Hi, when I started working with the cuTENSOR library a few years ago, I discovered an unexpected behavior when calling the cutensorContractionGetWorkspace function (nowadays cutensorContractionGetWorkspaceSize) for certain combinations of modes/indices.
This was with version 1.2.2 of cuTENSOR and as far as I know, this problem no longer occurs with version 1.3.0 and higher. However, since I can’t tell if this problem has really been fixed or if it’s just harder to trigger in newer versions, I thought it best to describe the problem here, so people can have a look at it:
When calling the function cutensorContractionGetWorkspace for a cutensorTensorDescriptor that describes contractions with certain modes like
C_{a,b} = alpha * A_{a,b,c} B_{c,a} + beta * C_{a,b}
or
C_{i,j,k,l} = alpha * A_{p,i,j} B_{p,j,k,l} + beta * C_{i,j,k,l}
I get an immediate segfault on my Tesla P100. On my Tesla V100 there is no segfault, instead my RAM gets flooded by a memory leak until the program terminates due to ‘out of memory’. Both systems use gcc 10.2, CUDA 11.1 and, as mentioned above, cuTENSOR 1.2.2.
This occurs only for very specific combinations of indices. Changing the first example e.g. to
C_{a,b} = alpha * A_{a,b,c} B_{a,c} + beta * C_{a,b}
gets rid of the faulty behavior.
For the two above examples I attached files [workspace.tar.gz (2.8 KB)], which are based on the cuTENSOR contraction sample from https://github.com/NVIDIA/CUDALibrarySamples/tree/master/cuTENSOR.

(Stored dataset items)
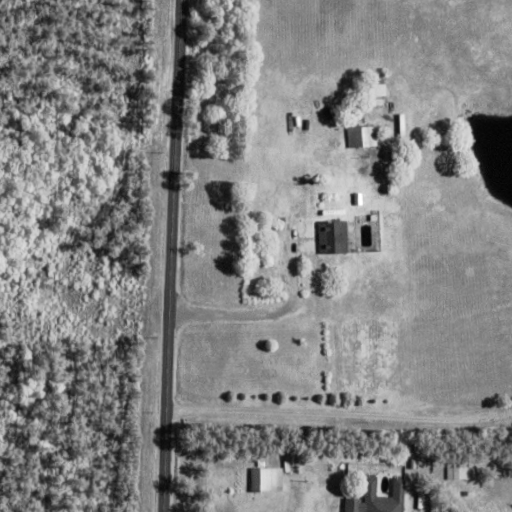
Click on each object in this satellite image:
building: (362, 134)
building: (363, 136)
building: (334, 235)
building: (335, 237)
road: (173, 255)
building: (324, 274)
road: (340, 413)
building: (458, 472)
building: (265, 478)
building: (267, 478)
building: (374, 497)
building: (378, 497)
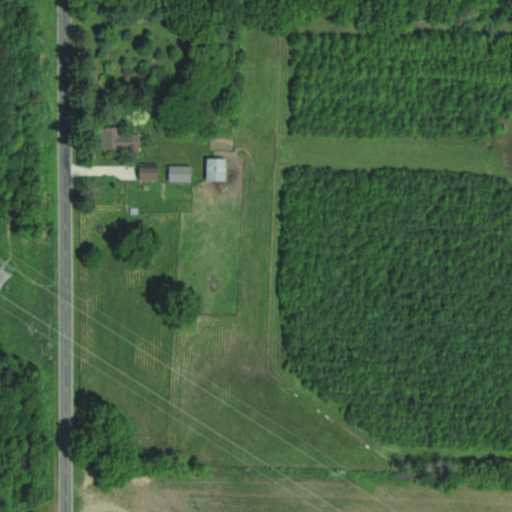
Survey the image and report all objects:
building: (121, 146)
building: (214, 169)
building: (146, 171)
building: (177, 173)
road: (66, 255)
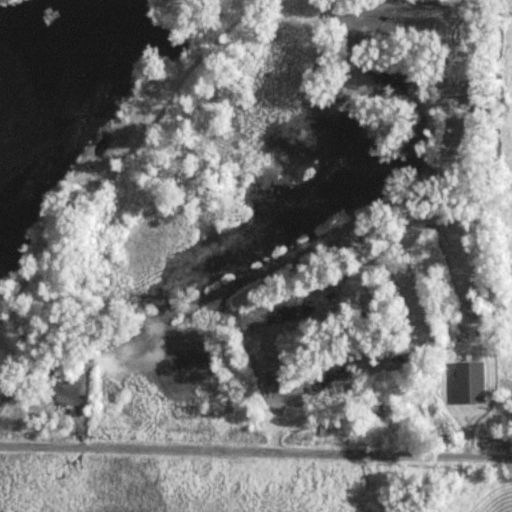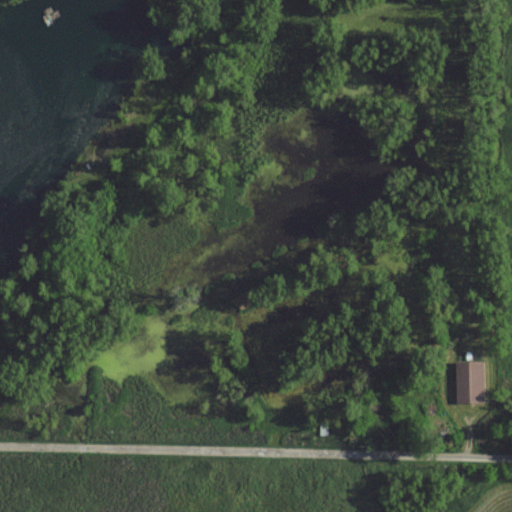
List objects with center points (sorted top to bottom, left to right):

** What is expected **
From the forum post about the cuTENSOR workspace bug, echo the stretch from "Hi, when I started" through "combinations of modes/indices.". You won't need the records for anything here.

** Task response **
Hi, when I started working with the cuTENSOR library a few years ago, I discovered an unexpected behavior when calling the cutensorContractionGetWorkspace function (nowadays cutensorContractionGetWorkspaceSize) for certain combinations of modes/indices.